Poznanie Chrystusa, żywa relacja z Nim i gotowość do dawania świadectwa to pierwsze kroki nowej ewangelizacji. Potrzeba jednak jeszcze jednego. Dobrą Nowinę trzeba głosić językiem zrozumiałym dla tego, kto słucha. Tak jak misjonarze, jadąc na misje, uczą się języka, w którym mają mówić i poznają zwyczaje i kulturę ludzi, do których się udają, tak potrzeba byśmy również w naszych wspólnotach posługiwali się językiem, który będzie zrozumiały dla współczesnego człowieka — porwie go, by słuchał; pomoże mu zrozumieć to, co słyszy; i wreszcie pozwoli mu przyjąć to słowo sercem i poprowadzi go ku Chrystusowi.
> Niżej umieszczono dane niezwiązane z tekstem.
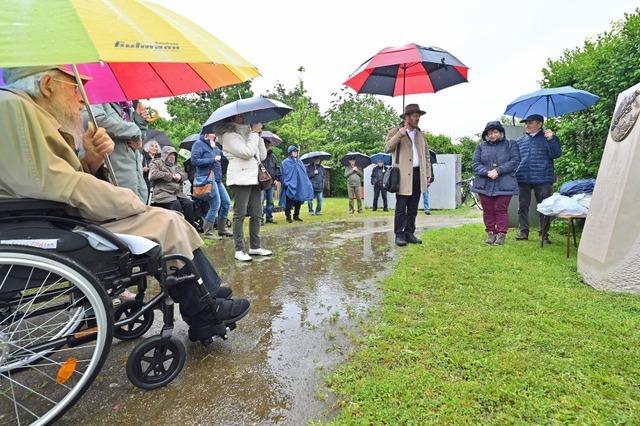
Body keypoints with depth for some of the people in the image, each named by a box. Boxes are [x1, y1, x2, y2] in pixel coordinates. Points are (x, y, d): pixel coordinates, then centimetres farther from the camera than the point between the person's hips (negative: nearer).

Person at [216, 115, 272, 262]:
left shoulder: (248, 133, 20)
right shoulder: (229, 135, -3)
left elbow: (262, 156, 15)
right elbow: (247, 153, -16)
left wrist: (258, 135, 9)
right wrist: (255, 133, -6)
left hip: (255, 178, 7)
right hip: (240, 178, -7)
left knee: (257, 215, 8)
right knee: (240, 215, -5)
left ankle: (255, 247, 17)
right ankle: (239, 250, 1)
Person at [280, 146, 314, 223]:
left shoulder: (299, 162, 17)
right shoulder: (286, 162, 1)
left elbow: (304, 173, 15)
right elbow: (284, 173, -6)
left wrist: (307, 183, 7)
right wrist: (286, 183, -17)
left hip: (299, 185, 5)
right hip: (290, 185, -5)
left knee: (299, 201, 8)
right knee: (289, 201, -4)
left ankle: (296, 216, 18)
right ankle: (288, 216, 5)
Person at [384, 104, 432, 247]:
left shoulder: (420, 134, 19)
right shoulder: (395, 132, 4)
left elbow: (426, 156, 18)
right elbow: (387, 149, -10)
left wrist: (428, 175, 10)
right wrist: (399, 135, -18)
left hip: (418, 175, 5)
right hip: (403, 175, -5)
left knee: (413, 208, 9)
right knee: (401, 208, -4)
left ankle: (409, 233, 16)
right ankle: (399, 235, 3)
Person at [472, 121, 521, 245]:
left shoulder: (511, 145, 6)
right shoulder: (481, 146, 10)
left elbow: (515, 161, -6)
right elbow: (475, 164, 2)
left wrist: (498, 170, -17)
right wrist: (487, 172, -16)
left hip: (504, 185, -2)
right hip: (484, 184, 2)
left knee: (501, 210, -1)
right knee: (488, 210, 6)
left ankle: (501, 234, 8)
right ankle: (491, 233, 17)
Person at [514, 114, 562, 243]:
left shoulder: (547, 137, 4)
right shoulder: (520, 141, 14)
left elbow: (556, 154, -7)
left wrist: (551, 139, -19)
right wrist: (514, 174, 5)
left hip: (543, 179, -3)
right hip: (523, 179, 3)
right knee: (522, 207, 6)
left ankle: (544, 233, 12)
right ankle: (523, 231, 15)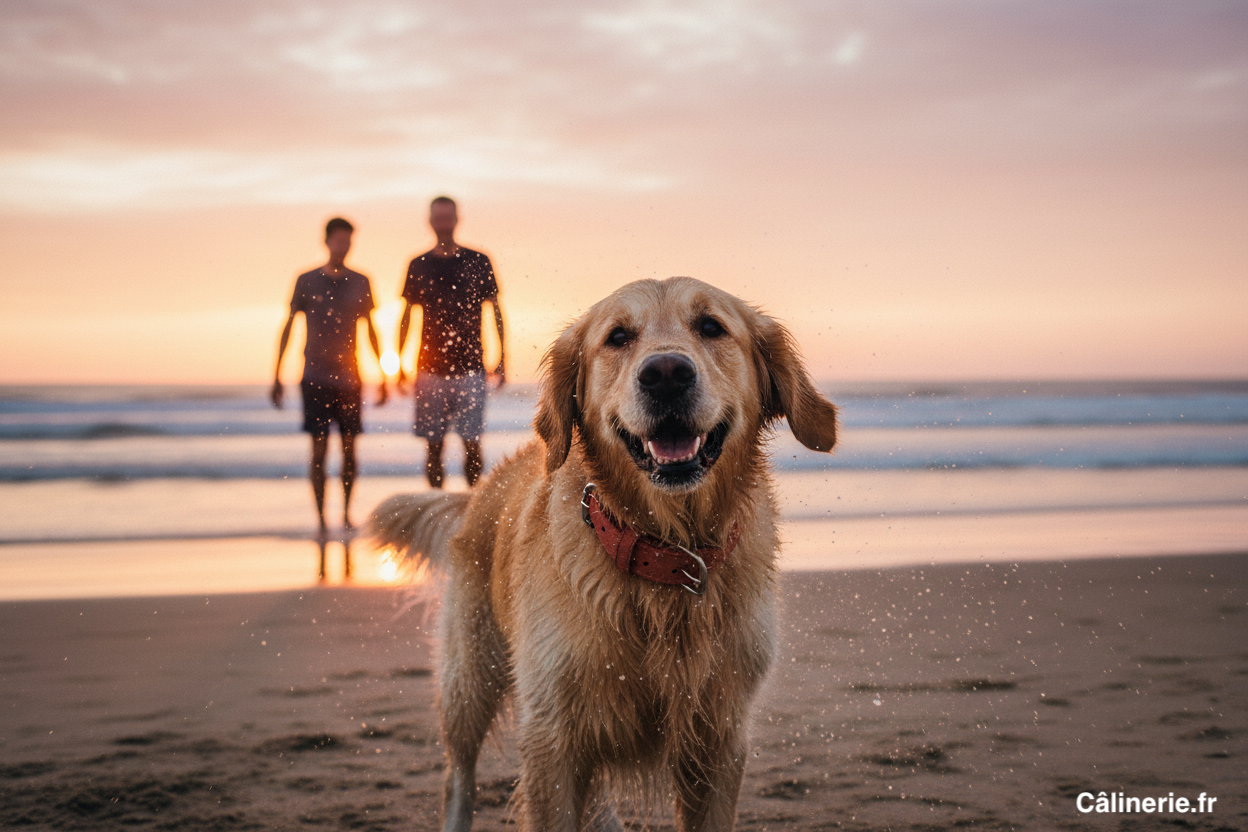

Kiedyś słowa „inkulturacja” używano przede wszystkim w odniesieniu do misji, by wskazać na relację między głoszeniem Ewangelii i kulturami ludów, do których docierali misjonarze. Dziś ta potrzeba inkulturacji widoczna jest także w Europie, która ma swoje chrześcijańskie korzenie. Nowe środki przekazu, media i internet, nowe możliwości komunikacji, style życia, sposoby wyrażania i mody — wszystko to tworzy jakąś nową ludzkość, która w dużej części, zwłaszcza młode pokolenia, posługuje się zupełnie nowym językiem, choć mieszka na tzw. Starym Kontynencie. To właśnie oni potrzebują nowego języka, który przybliży im Jezusa — Słowo, które trwa na wieki.
Określenie „nowa ewangelizacja” wybrzmi w tym roku jeszcze wiele razy. W październiku odbędzie się w Watykanie XIII Zgromadzenie Zwyczajne Synodu Biskupów. Jego tematem będzie „Nowa ewangelizacja w celu przekazywania wiary chrześcijańskiej”. Na końcu lipca, w Kostrzynie n. Odrą, będzie miał miejsce I Ogólnopolski Kongres Środowisk Nowej Ewangelizacji. Będziemy do tego tematu powracać także na łamach „Przewodnika”, by rosła w nas świadomość, że każdy z nas jest za ewangelizację odpowiedzialny. Byśmy poczuli również, że niezbędne jest nasze osobiste zaangażowanie, które będzie wypełnieniem testamentu Pana Jezusa: „Idźcie na cały świat i głoście Ewangelię wszelkiemu stworzeniu!” (Mk 16, 15).